Welcome to my digital workbench. While my Cybersecurity Portfolio hosts polished, end-to-end investigations, this repository is for repetition, experimentation, and muscle memory.

Here is where I document the daily tasks required to master the Art of Investigation, from Linux administration to SOC incident response workflows.


📂 Repository Contents

Scripts and reference guides for system administration.

  • User Management: Scripts for onboarding/offboarding and permission audits (chmod/chown).
  • Hardening: Basic firewall (ufw) setups and SSH configuration notes.
  • Log Review: Command cheat sheets for parsing auth.log and syslog.

Standard Operating Procedures (SOPs) for Tier 1 & 2 Analysis.

  • Phishing Triage: Step-by-step analysis of suspicious emails.
  • Malware Isolation: Procedures for containing infected hosts.
  • Account Compromise: Incident response flow for compromised credentials.

Raw notes and "Quick Wins" from the home lab.

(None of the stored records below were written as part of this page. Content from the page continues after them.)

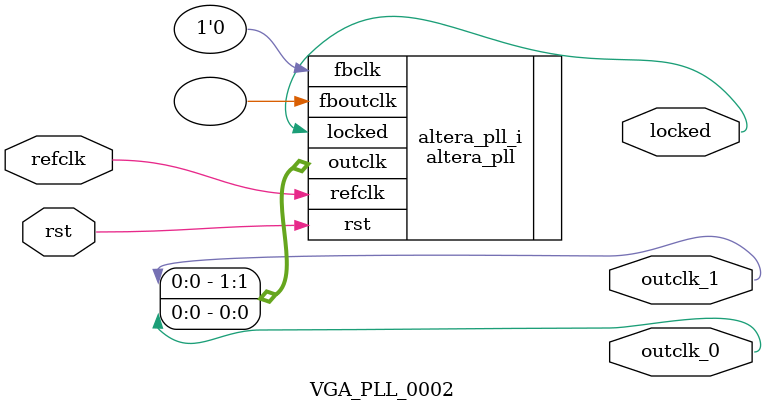
<source format=v>
`timescale 1ns/10ps
module  VGA_PLL_0002(

	// interface 'refclk'
	input wire refclk,

	// interface 'reset'
	input wire rst,

	// interface 'outclk0'
	output wire outclk_0,

	// interface 'outclk1'
	output wire outclk_1,

	// interface 'locked'
	output wire locked
);

	altera_pll #(
		.fractional_vco_multiplier("false"),
		.reference_clock_frequency("50.0 MHz"),
		.operation_mode("normal"),
		.number_of_clocks(2),
		.output_clock_frequency0("25.200000 MHz"),
		.phase_shift0("0 ps"),
		.duty_cycle0(50),
		.output_clock_frequency1("25.200000 MHz"),
		.phase_shift1("29762 ps"),
		.duty_cycle1(50),
		.output_clock_frequency2("0 MHz"),
		.phase_shift2("0 ps"),
		.duty_cycle2(50),
		.output_clock_frequency3("0 MHz"),
		.phase_shift3("0 ps"),
		.duty_cycle3(50),
		.output_clock_frequency4("0 MHz"),
		.phase_shift4("0 ps"),
		.duty_cycle4(50),
		.output_clock_frequency5("0 MHz"),
		.phase_shift5("0 ps"),
		.duty_cycle5(50),
		.output_clock_frequency6("0 MHz"),
		.phase_shift6("0 ps"),
		.duty_cycle6(50),
		.output_clock_frequency7("0 MHz"),
		.phase_shift7("0 ps"),
		.duty_cycle7(50),
		.output_clock_frequency8("0 MHz"),
		.phase_shift8("0 ps"),
		.duty_cycle8(50),
		.output_clock_frequency9("0 MHz"),
		.phase_shift9("0 ps"),
		.duty_cycle9(50),
		.output_clock_frequency10("0 MHz"),
		.phase_shift10("0 ps"),
		.duty_cycle10(50),
		.output_clock_frequency11("0 MHz"),
		.phase_shift11("0 ps"),
		.duty_cycle11(50),
		.output_clock_frequency12("0 MHz"),
		.phase_shift12("0 ps"),
		.duty_cycle12(50),
		.output_clock_frequency13("0 MHz"),
		.phase_shift13("0 ps"),
		.duty_cycle13(50),
		.output_clock_frequency14("0 MHz"),
		.phase_shift14("0 ps"),
		.duty_cycle14(50),
		.output_clock_frequency15("0 MHz"),
		.phase_shift15("0 ps"),
		.duty_cycle15(50),
		.output_clock_frequency16("0 MHz"),
		.phase_shift16("0 ps"),
		.duty_cycle16(50),
		.output_clock_frequency17("0 MHz"),
		.phase_shift17("0 ps"),
		.duty_cycle17(50),
		.pll_type("General"),
		.pll_subtype("General")
	) altera_pll_i (
		.rst	(rst),
		.outclk	({outclk_1, outclk_0}),
		.locked	(locked),
		.fboutclk	( ),
		.fbclk	(1'b0),
		.refclk	(refclk)
	);
endmodule


</source>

  • Configuration snippets for Splunk inputs.
  • Troubleshooting notes for VMware ESXi networking.
  • Quick Python scripts for data manipulation.

🛠️ "Code-First" Learning

I believe in automating the boring stuff. You will find many "One-Liner" scripts here designed to speed up analysis.

Example: Quick IP Extraction

This command pulls IP addresses from a log file, counts the frequency of each IP, and sorts them to show the "noisiest" talkers first.

grep -oE "\b([0-9]{1,3}\.){3}[0-9]{1,3}\b" access.log | sort | uniq -c | sort -nr

Breakdown of the Command:

  • grep -oE "...": Searches the file.

    • -o: Only output the matching text (the IP), not the whole line.

    • -E: Use Extended Regex (allows us to use special patterns).

    • \b([0-9]{1,3}\.){3}[0-9]{1,3}\b: The Regex pattern for an IPv4 address (four groups of numbers separated by dots).

  • |: The Pipe. Passes the output of the previous command to the next one.

  • sort: Groups similar lines together (required before using uniq).

  • uniq -c: Removes duplicates but counts (-c) how many times each IP appeared.

  • sort -nr: Sorts the final list.

    • -n: Sort Numerically (by the count).

    • -r: Reverse order (biggest numbers at the top).


About

Daily 30-minute coding drills focused on log parsing, API scraping, and regex challenges. My continuous practice gym for Python and Security skills.